On the other hand, if the right to strike is framed in a way that can liberate workers and encourage and empower them to engage in collective bargaining, safe in the knowledge that they have a powerful weapon that can be deployed if necessary, labor relations will be enhanced and the number of strikes might actually decrease.

There is a saying in China that “you should not only focus on your head when you have headache because the real reason for the headache could be your foot.” As Mr. Zeng noted, the rapidly increasing number of strikes in China has become a major headache, not only for business but for the government as well.

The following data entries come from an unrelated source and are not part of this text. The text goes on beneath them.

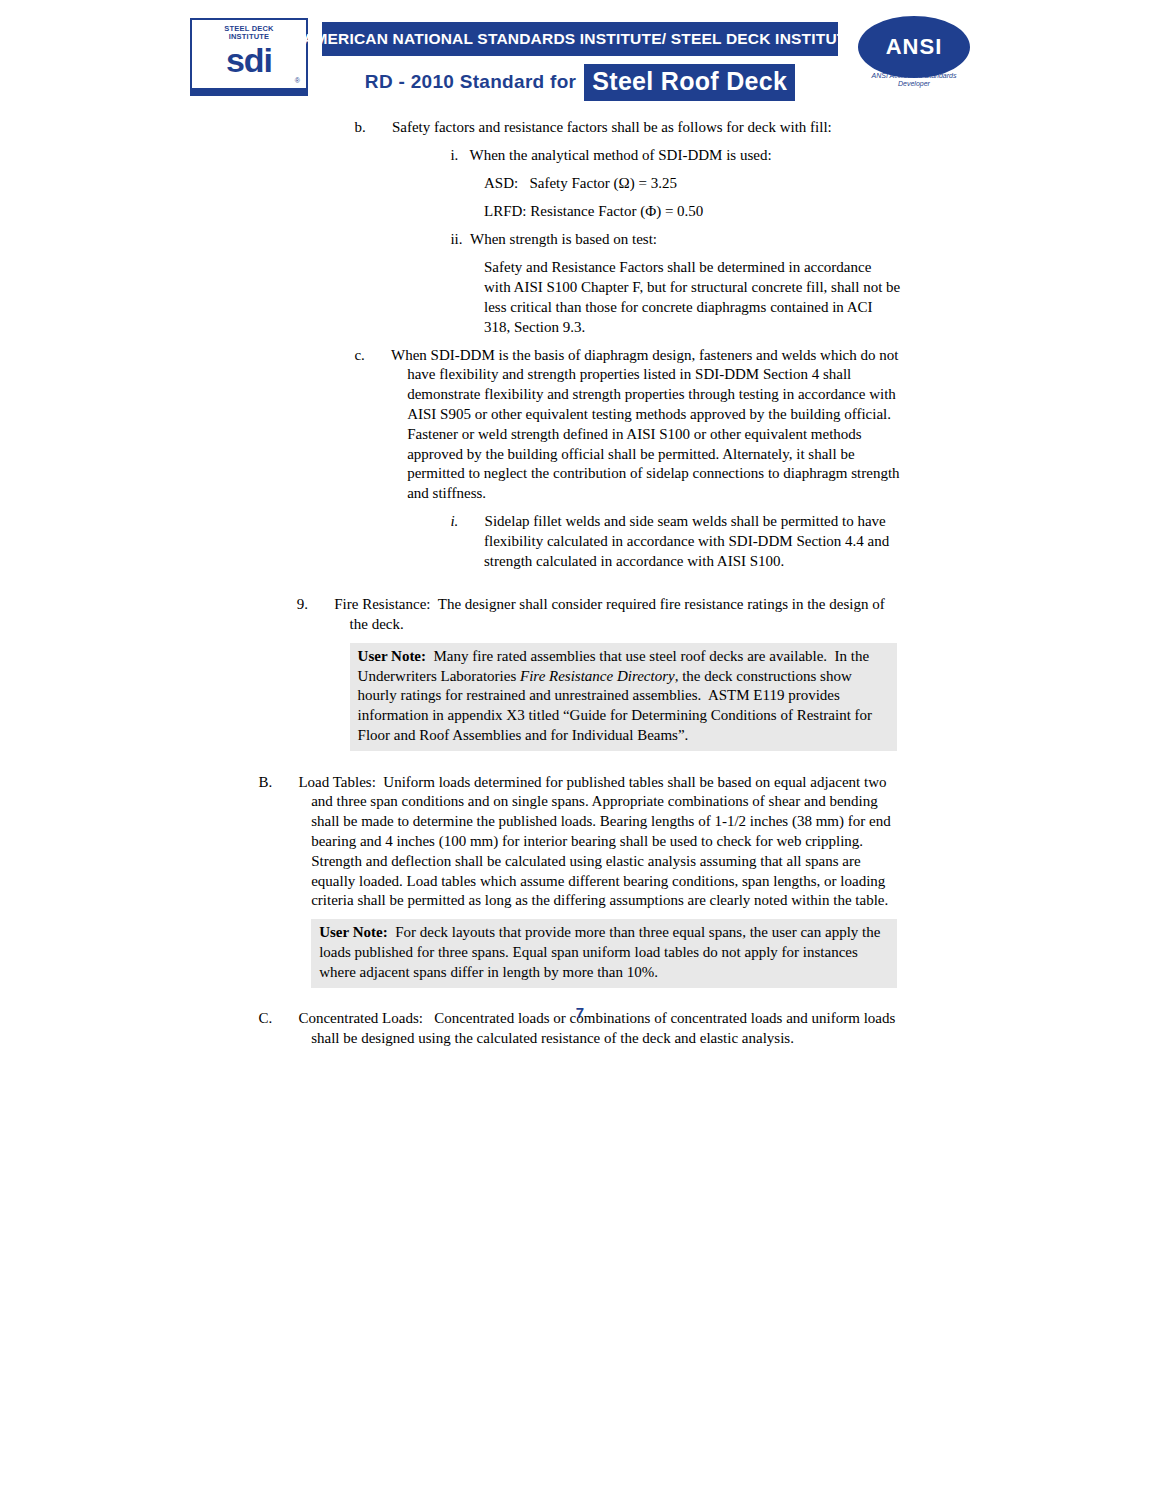STEEL DECK
INSTITUTE
sdi
®
AMERICAN NATIONAL STANDARDS INSTITUTE/ STEEL DECK INSTITUTE
RD - 2010 Standard for Steel Roof Deck
ANSI
ANSI Accredited Standards Developer
b. Safety factors and resistance factors shall be as follows for deck with fill:
i. When the analytical method of SDI-DDM is used:
ASD: Safety Factor (Ω) = 3.25
LRFD: Resistance Factor (Φ) = 0.50
ii. When strength is based on test:
Safety and Resistance Factors shall be determined in accordance with AISI S100 Chapter F, but for structural concrete fill, shall not be less critical than those for concrete diaphragms contained in ACI 318, Section 9.3.
c. When SDI-DDM is the basis of diaphragm design, fasteners and welds which do not have flexibility and strength properties listed in SDI-DDM Section 4 shall demonstrate flexibility and strength properties through testing in accordance with AISI S905 or other equivalent testing methods approved by the building official. Fastener or weld strength defined in AISI S100 or other equivalent methods approved by the building official shall be permitted. Alternately, it shall be permitted to neglect the contribution of sidelap connections to diaphragm strength and stiffness.
i. Sidelap fillet welds and side seam welds shall be permitted to have flexibility calculated in accordance with SDI-DDM Section 4.4 and strength calculated in accordance with AISI S100.
9. Fire Resistance: The designer shall consider required fire resistance ratings in the design of the deck.
User Note: Many fire rated assemblies that use steel roof decks are available. In the Underwriters Laboratories Fire Resistance Directory, the deck constructions show hourly ratings for restrained and unrestrained assemblies. ASTM E119 provides information in appendix X3 titled “Guide for Determining Conditions of Restraint for Floor and Roof Assemblies and for Individual Beams”.
B. Load Tables: Uniform loads determined for published tables shall be based on equal adjacent two and three span conditions and on single spans. Appropriate combinations of shear and bending shall be made to determine the published loads. Bearing lengths of 1-1/2 inches (38 mm) for end bearing and 4 inches (100 mm) for interior bearing shall be used to check for web crippling. Strength and deflection shall be calculated using elastic analysis assuming that all spans are equally loaded. Load tables which assume different bearing conditions, span lengths, or loading criteria shall be permitted as long as the differing assumptions are clearly noted within the table.
User Note: For deck layouts that provide more than three equal spans, the user can apply the loads published for three spans. Equal span uniform load tables do not apply for instances where adjacent spans differ in length by more than 10%.
C. Concentrated Loads: Concentrated loads or combinations of concentrated loads and uniform loads shall be designed using the calculated resistance of the deck and elastic analysis.
7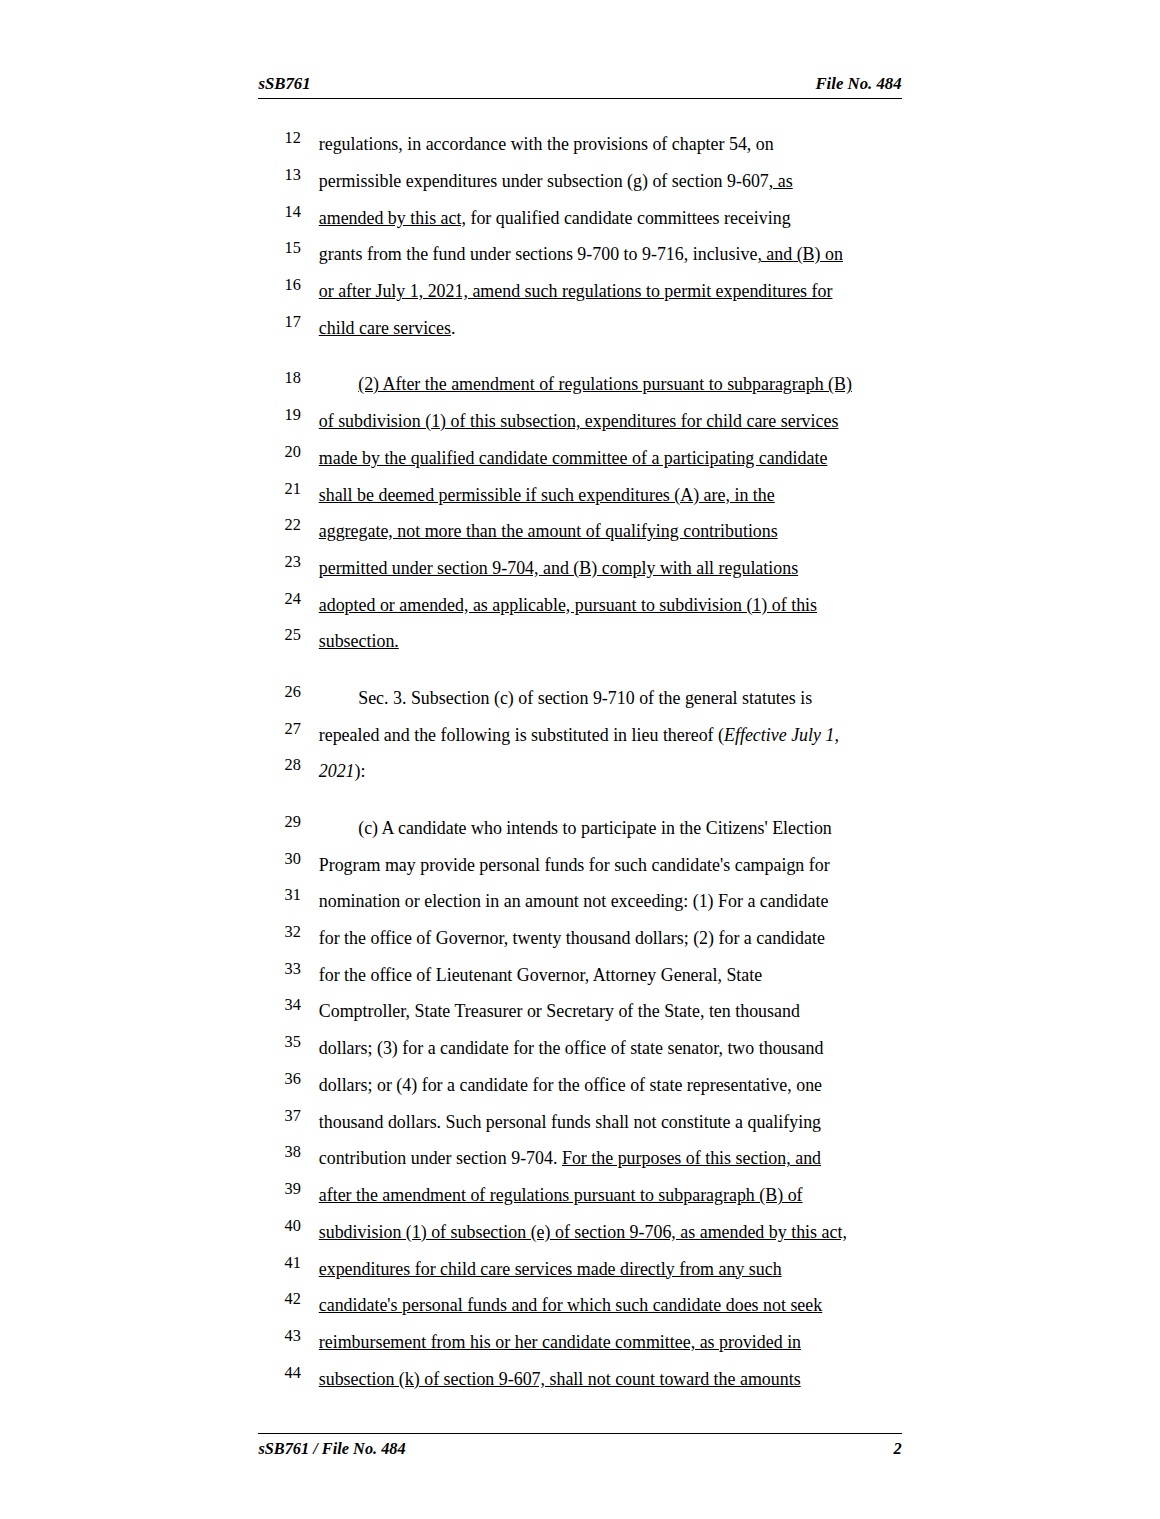sSB761
File No. 484
12
regulations, in accordance with the provisions of chapter 54, on
13
permissible expenditures under subsection (g) of section 9-607, as
14
amended by this act, for qualified candidate committees receiving
15
grants from the fund under sections 9-700 to 9-716, inclusive, and (B) on
16
or after July 1, 2021, amend such regulations to permit expenditures for
17
child care services.
18
(2) After the amendment of regulations pursuant to subparagraph (B)
19
of subdivision (1) of this subsection, expenditures for child care services
20
made by the qualified candidate committee of a participating candidate
21
shall be deemed permissible if such expenditures (A) are, in the
22
aggregate, not more than the amount of qualifying contributions
23
permitted under section 9-704, and (B) comply with all regulations
24
adopted or amended, as applicable, pursuant to subdivision (1) of this
25
subsection.
26
Sec. 3. Subsection (c) of section 9-710 of the general statutes is
27
repealed and the following is substituted in lieu thereof (Effective July 1,
28
2021):
29
(c) A candidate who intends to participate in the Citizens' Election
30
Program may provide personal funds for such candidate's campaign for
31
nomination or election in an amount not exceeding: (1) For a candidate
32
for the office of Governor, twenty thousand dollars; (2) for a candidate
33
for the office of Lieutenant Governor, Attorney General, State
34
Comptroller, State Treasurer or Secretary of the State, ten thousand
35
dollars; (3) for a candidate for the office of state senator, two thousand
36
dollars; or (4) for a candidate for the office of state representative, one
37
thousand dollars. Such personal funds shall not constitute a qualifying
38
contribution under section 9-704. For the purposes of this section, and
39
after the amendment of regulations pursuant to subparagraph (B) of
40
subdivision (1) of subsection (e) of section 9-706, as amended by this act,
41
expenditures for child care services made directly from any such
42
candidate's personal funds and for which such candidate does not seek
43
reimbursement from his or her candidate committee, as provided in
44
subsection (k) of section 9-607, shall not count toward the amounts
sSB761 / File No. 484
2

If the government wants to reduce the number of strikes in China, it needs to take a holistic approach and address the root cause of the problem — the absence of an effective collective bargaining system in which democratically elected workers’ representatives can negotiate better pay and conditions with their employer.

If such a system can be implemented in China it would obviously benefit workers but it would also benefit employers like Mr. Zeng who are concerned about high worker turnover and the loss of production through strike action.

Crucially, it is also in the interest of the Chinese government to introduce collective bargaining. The authorities may be nervous about handing power to the workers but they should bear in mind that by doing so they would aid the development of more harmonious labor relations, which could lead to the Communist Party’s goal of creating a more prosperous, stable and harmonious society.”